As I mentioned above, we can also think of our Go For It problems as a bandit.  Bandit solutions that first randomly collect data and then apply the ‘winner’ are known as epsilon-first (To be fair, all AB Testing for decision making can be thought of as Epsilon-first). Epsilon stands for how much of your time you spend during the data collection phase.  In this way of looking at the problem, the sample size output from our sample size calculation (based on MDE and Power), is our Epsilon – how long we let the bandit collect data in order to learn.
What is interesting, is that at least in the two option case, this easy method gives us roughly the same results an adaptive Bandit method will.  Google has a nice blog post on Thompson Sampling, which is a near optimal way to dynamically solve bandit problems. We also use Thompson Sampling here at Conductrics, so I thought it might be interesting to compare their results on the same problem.
In one example, they run a Bandit with two arms, one with a 4% conversion rate, and the other with a 5% conversion rate – just like our example. While they show the Bandit performing well, needing only an average of 5,120 samples, you will note that that is still slightly higher than the fixed amount we used (4,648 samples) in our super simple method.
This doesn’t mean that we don’t ever want to use Thompson Sampling for bandits. As we increase the number of possible options, and many of those options are strictly worse than the others, running Thompson Sampling or another adaptive design can make a lot of sense. (That said, by using a multiple comparison adjustments, like the Šidák correction, I found that one can include K>2 arms in the simple epsilon-first method and still get Type 2 power guarantees. But, as I mentioned, this becomes a much less competitive approach if there are arms that are much worse than the MDE.)

The Weeds

You may be hesitant to believe that such a simple rule can accurately help detect an effect.  I checked in with Alex Damour, the Neyman Visiting Assistant Professor over at UC Berkeley and he pointed out that this simple approach is equivalent to running a standard t-test of the following form. From Alex:

“Find N such that P(meanA-meanB < 0 | A = B + MDE) < 0.05. This is equal to the N needed to have 95% power for a one-sided test with alpha = 0.5.

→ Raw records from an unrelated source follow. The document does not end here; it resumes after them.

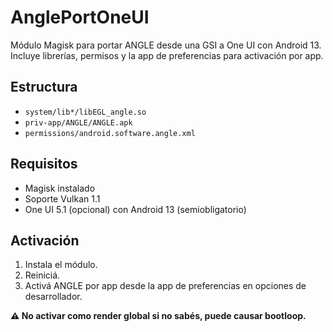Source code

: # AnglePortOneUI

Módulo Magisk para portar ANGLE desde una GSI a One UI con Android 13. Incluye librerías, permisos y la app de preferencias para activación por app.

##  Estructura
- `system/lib*/libEGL_angle.so`
- `priv-app/ANGLE/ANGLE.apk`
- `permissions/android.software.angle.xml`

## Requisitos
- Magisk instalado
- Soporte Vulkan 1.1
- One UI 5.1 (opcional) con Android 13 (semiobligatorio)

##  Activación
1. Instala el módulo.
2. Reiniciá.
3. Activá ANGLE por app desde la app de preferencias en opciones de desarrollador.

**⚠️ No activar como render global si no sabés, puede causar bootloop.**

Proof: Setting alpha = 0.5 sets the rejection threshold at 0. So a 95% power means that the test statistic is greater than zero 95% of the time under the alternative (A = B + MDE). The test statistic has the same sign as meanA-meanB. So, at this sample size, P(meanA – meanB > 0 | A = B + MDE) = 0.95.”
To help visualize this, we an rerun our simulation, but run our test using the above formulation.
Under the Null (No Effect) we have the following result
We see that the T-scores are centered around ‘0’.  At alpha=0.5, the critical value will be ‘0’.  So any T-score greater than ‘0’ will lead to a ‘Rejection’ of the null.
If there is an effect, then we get the following result.
Our distribution of T-scores is shifted to the right, such that only 5% of them (on average) are below ‘0’.

A Few Final Thoughts

Interestingly, at least to me, is that the alpha=0.5 way to solve the ‘Go For It’ problems straddles two of our main approaches in our optimization toolkit.  Depending how you look at it, it can be seen as either: 1) A standard t-test (albeit one with the critical value set to ‘0’); or 2) as an epsilon-first approach to solve a multi-arm bandit.
Looking at it this way, the  ‘Go For It’ way of thinking about optimization problems can help bridge our understanding between the two primary ways of solving our optimization problems. It also hints that as one moves away from Go For It into Do No Harm (higher Type 1 costs), perhaps classic, robust hypothesis testing is the best approach. As we move toward Go For It, one might want to rethink the problem as a multi-arm bandit.
Have fun, don’t get discouraged, and remember optimization is HARD – but that is what makes all the effort required to learn worth it!